La réponse du ministre d’Etat, ministre de l’Economie et des finances ne s’est pas fait attendre suite à une information relative à la « mise en gage » du Bulding administratif abritant le siège du Gouvernement et, certains des immeubles de son département. Interpellé sur la question, hier, mercredi 25 janvier à Dakar, en marge de la revue annuelle Sénégal-Bad, Abdoulaye Diop, pour réfuter cette information, fait part de l’ « impossibilité d’une telle procédure ».

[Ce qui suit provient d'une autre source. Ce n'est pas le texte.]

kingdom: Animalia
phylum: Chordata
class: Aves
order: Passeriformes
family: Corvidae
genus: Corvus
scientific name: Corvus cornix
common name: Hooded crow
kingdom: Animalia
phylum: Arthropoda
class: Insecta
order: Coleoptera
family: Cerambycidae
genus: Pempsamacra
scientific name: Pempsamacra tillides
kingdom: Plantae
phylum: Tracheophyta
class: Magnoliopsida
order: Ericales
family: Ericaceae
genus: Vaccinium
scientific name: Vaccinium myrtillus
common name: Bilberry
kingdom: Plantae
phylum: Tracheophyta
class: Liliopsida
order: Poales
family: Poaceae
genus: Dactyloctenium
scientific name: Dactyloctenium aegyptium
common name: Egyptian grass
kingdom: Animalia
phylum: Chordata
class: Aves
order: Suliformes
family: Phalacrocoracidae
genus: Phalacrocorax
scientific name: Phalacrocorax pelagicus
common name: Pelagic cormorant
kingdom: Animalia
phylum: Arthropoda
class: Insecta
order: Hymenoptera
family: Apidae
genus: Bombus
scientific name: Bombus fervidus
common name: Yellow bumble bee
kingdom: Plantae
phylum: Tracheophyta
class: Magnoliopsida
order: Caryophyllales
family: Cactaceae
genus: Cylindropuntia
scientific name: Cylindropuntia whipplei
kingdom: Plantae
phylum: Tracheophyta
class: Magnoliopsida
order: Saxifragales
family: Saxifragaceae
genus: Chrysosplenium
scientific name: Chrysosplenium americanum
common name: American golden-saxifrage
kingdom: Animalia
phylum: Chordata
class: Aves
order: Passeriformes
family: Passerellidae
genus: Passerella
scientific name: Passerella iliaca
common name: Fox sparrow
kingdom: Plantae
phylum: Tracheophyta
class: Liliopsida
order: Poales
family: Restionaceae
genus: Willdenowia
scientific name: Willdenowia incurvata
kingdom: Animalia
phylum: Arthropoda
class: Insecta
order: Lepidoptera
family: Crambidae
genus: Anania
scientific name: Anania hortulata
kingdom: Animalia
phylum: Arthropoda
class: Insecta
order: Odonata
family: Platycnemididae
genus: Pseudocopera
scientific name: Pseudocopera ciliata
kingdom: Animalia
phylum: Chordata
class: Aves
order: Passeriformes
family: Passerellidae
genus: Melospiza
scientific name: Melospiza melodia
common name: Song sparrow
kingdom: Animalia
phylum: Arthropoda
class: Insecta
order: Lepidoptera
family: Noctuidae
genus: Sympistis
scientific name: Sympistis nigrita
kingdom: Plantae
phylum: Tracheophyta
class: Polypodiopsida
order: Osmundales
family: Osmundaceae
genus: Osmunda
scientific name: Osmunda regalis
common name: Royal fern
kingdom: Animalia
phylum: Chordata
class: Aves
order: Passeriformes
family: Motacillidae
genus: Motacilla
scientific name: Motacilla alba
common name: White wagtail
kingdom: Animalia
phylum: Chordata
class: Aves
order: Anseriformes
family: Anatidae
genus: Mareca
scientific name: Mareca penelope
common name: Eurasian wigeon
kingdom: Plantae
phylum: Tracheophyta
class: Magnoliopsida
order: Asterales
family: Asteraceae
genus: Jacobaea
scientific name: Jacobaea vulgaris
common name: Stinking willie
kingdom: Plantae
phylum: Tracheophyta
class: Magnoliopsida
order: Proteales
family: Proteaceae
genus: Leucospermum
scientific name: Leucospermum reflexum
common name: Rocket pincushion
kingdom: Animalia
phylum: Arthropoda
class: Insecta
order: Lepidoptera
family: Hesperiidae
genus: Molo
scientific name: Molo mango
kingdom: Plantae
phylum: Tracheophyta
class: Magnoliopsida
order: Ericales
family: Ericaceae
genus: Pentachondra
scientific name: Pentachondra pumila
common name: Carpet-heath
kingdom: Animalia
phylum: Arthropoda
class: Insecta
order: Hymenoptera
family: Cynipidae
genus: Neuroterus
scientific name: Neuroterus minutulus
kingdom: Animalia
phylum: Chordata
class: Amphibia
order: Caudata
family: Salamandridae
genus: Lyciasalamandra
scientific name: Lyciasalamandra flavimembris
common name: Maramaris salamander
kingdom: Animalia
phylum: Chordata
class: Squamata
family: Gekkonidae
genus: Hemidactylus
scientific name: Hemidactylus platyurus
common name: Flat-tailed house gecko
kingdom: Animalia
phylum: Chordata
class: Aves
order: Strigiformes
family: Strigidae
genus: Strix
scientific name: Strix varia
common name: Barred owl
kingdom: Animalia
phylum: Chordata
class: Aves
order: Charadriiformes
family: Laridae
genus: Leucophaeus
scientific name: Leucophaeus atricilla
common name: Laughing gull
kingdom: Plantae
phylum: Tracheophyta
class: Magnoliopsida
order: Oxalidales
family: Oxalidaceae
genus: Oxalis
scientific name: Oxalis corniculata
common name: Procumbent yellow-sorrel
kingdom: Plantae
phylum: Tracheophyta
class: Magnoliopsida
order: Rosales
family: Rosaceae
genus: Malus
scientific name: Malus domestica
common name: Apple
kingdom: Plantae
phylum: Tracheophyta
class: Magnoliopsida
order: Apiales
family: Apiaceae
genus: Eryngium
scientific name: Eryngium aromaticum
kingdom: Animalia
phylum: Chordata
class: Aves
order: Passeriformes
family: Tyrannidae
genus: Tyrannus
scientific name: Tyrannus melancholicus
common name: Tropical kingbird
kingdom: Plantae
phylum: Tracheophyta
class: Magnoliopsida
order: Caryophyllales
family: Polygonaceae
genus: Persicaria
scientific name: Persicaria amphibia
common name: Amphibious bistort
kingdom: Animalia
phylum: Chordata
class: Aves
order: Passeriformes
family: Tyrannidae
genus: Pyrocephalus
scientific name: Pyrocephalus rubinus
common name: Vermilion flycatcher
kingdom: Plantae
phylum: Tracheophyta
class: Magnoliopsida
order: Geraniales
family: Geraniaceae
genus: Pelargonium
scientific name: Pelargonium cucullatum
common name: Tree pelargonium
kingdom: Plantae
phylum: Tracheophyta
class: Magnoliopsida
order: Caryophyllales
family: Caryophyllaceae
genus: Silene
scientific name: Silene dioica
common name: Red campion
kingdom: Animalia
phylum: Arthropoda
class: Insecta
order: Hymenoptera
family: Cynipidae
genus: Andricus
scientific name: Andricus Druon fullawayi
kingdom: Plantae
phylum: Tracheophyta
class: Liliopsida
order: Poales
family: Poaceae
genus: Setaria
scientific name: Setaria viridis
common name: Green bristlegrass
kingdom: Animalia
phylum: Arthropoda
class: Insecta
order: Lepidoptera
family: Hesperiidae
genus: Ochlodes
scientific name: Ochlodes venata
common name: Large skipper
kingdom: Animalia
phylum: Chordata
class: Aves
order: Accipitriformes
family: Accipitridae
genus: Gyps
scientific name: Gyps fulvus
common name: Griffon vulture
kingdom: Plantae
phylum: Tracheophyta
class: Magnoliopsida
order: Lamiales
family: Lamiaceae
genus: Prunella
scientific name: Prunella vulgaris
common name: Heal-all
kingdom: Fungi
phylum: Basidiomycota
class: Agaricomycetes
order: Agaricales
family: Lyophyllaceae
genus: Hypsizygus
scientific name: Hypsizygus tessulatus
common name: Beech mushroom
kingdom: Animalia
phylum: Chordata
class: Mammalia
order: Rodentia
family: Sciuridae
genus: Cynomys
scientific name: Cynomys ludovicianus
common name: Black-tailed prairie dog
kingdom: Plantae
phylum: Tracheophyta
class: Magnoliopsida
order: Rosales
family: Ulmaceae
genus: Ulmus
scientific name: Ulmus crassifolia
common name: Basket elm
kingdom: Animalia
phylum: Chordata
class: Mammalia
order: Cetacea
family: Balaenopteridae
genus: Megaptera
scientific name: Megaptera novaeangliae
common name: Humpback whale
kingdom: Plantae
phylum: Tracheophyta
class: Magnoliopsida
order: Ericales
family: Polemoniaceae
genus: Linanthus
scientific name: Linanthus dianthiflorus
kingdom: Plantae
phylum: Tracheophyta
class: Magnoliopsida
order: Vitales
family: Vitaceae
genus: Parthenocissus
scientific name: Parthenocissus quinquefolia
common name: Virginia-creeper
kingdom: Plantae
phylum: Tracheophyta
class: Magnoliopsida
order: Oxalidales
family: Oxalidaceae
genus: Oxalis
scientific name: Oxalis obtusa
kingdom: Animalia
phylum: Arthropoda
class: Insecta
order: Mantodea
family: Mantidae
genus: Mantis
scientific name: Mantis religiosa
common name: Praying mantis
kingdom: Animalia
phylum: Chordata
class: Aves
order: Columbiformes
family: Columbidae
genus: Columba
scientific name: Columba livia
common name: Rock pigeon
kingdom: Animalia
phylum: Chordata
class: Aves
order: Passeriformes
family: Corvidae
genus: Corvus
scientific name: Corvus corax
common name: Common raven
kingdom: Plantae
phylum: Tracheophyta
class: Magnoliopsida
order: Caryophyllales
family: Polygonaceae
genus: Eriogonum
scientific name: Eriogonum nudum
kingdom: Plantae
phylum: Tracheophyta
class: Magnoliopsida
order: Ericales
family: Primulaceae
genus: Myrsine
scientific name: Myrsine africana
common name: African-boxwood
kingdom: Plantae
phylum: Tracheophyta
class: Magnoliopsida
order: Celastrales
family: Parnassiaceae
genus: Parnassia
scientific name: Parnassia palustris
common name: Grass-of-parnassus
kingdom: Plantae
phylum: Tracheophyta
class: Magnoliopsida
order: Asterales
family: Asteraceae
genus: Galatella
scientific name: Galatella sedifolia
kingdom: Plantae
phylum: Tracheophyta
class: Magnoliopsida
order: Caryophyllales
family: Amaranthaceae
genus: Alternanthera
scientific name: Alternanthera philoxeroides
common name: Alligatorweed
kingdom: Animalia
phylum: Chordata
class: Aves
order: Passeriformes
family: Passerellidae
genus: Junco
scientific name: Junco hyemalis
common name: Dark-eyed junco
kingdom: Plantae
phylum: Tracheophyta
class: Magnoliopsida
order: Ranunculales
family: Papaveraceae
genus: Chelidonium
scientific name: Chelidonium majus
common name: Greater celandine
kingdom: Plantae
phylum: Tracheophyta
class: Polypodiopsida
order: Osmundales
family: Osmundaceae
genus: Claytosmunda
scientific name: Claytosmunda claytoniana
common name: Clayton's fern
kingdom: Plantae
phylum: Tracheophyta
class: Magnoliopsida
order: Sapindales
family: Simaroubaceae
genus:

« Il est impossible d’hypothéquer un immeuble administratif, de le vendre, encore moins de le saisir», s’est exclamé le ministre d’Etat, ministre de l’Economie et des Finances, M. Abdoulaye Diop qui a réagi suite à une information parue dans la presse et faisant état de la « volonté des autorités d’hypothéquer le Bulding administratif, l’immeuble Peytavin qui abrite le ministère des Finances et l’immeuble qui abrite le Trésor public».
A l’en croire, «une telle procédure ne peut être faite que par une loi ; donc c’est interdit, prohibé».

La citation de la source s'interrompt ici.